Exercise brief:
When a line of the listing below has the string "auch" in it, copy that line.

Supplied material:

■ ■ ■ ■ ■ ■ ■

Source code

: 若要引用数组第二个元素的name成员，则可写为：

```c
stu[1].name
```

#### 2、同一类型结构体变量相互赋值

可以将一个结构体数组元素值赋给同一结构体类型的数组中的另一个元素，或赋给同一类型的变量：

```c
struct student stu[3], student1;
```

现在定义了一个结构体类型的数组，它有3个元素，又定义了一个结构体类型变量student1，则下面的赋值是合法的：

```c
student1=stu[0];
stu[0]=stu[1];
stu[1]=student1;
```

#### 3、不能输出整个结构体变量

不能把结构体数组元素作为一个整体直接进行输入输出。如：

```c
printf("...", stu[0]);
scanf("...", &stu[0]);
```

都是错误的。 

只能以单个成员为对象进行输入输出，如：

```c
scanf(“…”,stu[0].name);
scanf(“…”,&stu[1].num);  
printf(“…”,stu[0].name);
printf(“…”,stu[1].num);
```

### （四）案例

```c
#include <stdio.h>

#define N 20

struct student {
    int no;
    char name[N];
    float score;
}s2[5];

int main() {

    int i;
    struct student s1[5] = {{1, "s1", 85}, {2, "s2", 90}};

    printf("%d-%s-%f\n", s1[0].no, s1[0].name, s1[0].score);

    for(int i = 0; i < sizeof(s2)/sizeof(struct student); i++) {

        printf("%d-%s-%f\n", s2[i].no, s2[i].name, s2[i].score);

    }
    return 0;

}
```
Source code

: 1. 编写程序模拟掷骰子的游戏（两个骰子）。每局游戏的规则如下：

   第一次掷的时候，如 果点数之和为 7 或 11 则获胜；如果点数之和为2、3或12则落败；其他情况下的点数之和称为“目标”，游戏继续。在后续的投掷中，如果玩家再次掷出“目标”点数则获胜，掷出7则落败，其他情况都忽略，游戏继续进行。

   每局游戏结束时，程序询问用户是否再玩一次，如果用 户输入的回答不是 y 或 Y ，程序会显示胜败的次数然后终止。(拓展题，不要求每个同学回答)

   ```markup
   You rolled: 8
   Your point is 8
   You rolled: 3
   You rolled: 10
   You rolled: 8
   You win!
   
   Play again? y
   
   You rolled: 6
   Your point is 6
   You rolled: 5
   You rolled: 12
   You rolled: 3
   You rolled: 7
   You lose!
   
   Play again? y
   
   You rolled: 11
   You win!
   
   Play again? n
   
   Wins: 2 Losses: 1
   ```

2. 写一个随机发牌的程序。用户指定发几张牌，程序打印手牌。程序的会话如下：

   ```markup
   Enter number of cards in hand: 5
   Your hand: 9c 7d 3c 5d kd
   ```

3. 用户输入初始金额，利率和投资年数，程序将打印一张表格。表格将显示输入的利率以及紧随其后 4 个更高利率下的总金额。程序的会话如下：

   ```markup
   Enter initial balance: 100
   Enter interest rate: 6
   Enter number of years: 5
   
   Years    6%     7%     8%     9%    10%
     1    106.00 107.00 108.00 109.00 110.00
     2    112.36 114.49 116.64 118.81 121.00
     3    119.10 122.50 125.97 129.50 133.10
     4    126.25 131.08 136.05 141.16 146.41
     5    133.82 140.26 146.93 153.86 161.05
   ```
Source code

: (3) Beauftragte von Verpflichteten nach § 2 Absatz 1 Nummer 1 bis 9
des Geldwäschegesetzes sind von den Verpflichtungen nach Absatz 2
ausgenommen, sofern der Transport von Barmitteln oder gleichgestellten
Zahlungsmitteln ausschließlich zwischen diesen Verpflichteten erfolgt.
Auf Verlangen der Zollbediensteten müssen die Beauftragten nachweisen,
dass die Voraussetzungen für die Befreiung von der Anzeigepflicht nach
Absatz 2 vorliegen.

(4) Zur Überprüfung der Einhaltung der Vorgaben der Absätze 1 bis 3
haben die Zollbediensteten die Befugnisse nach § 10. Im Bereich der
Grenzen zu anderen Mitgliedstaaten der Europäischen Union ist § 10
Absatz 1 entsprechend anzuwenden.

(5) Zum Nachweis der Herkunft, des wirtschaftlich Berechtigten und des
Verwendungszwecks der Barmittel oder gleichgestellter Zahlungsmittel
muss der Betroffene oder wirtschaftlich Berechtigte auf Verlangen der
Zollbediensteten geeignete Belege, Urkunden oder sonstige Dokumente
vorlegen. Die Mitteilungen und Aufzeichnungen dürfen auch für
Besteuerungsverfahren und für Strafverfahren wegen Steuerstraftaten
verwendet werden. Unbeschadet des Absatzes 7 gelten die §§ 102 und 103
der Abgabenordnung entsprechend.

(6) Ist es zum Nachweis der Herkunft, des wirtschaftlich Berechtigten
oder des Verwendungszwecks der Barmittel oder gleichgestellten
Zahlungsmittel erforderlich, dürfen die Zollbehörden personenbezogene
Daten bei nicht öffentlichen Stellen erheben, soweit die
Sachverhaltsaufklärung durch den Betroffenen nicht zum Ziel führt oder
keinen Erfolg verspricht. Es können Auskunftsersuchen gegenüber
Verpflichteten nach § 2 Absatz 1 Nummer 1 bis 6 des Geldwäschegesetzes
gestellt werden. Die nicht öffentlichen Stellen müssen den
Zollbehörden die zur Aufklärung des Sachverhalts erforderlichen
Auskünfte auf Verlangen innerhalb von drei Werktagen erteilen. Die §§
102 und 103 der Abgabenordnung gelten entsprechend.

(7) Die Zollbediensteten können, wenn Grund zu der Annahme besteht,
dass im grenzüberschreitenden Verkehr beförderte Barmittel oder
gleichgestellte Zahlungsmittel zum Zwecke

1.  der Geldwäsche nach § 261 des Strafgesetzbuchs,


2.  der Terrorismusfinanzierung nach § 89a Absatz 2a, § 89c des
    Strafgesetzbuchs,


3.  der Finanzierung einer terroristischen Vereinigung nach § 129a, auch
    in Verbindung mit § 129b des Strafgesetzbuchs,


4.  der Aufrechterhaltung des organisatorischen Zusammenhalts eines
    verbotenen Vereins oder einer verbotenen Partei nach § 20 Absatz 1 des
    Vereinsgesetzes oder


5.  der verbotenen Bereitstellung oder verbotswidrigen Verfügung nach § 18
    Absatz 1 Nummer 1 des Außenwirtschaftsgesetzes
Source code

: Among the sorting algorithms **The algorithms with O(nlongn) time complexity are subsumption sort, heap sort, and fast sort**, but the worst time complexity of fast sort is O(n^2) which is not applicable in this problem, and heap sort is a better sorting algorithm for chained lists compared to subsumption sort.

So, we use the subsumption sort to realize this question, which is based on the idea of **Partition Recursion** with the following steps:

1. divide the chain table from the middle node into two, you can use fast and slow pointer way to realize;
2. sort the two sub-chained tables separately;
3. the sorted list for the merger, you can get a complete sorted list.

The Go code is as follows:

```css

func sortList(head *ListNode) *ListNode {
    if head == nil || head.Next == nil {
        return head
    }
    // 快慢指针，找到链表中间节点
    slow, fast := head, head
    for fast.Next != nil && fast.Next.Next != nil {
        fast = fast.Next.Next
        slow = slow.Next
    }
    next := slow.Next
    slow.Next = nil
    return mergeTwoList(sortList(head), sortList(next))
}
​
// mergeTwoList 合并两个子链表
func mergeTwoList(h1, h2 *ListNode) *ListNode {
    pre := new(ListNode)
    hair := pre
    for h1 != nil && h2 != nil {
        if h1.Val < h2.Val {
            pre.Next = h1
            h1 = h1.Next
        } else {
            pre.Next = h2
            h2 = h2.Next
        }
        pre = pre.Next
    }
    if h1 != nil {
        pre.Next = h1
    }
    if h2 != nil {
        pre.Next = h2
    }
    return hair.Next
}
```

■ ■ ■ ■ ■ ■ ■

Answer space:
vorlegen. Die Mitteilungen und Aufzeichnungen dürfen auch für
3.  der Finanzierung einer terroristischen Vereinigung nach § 129a, auch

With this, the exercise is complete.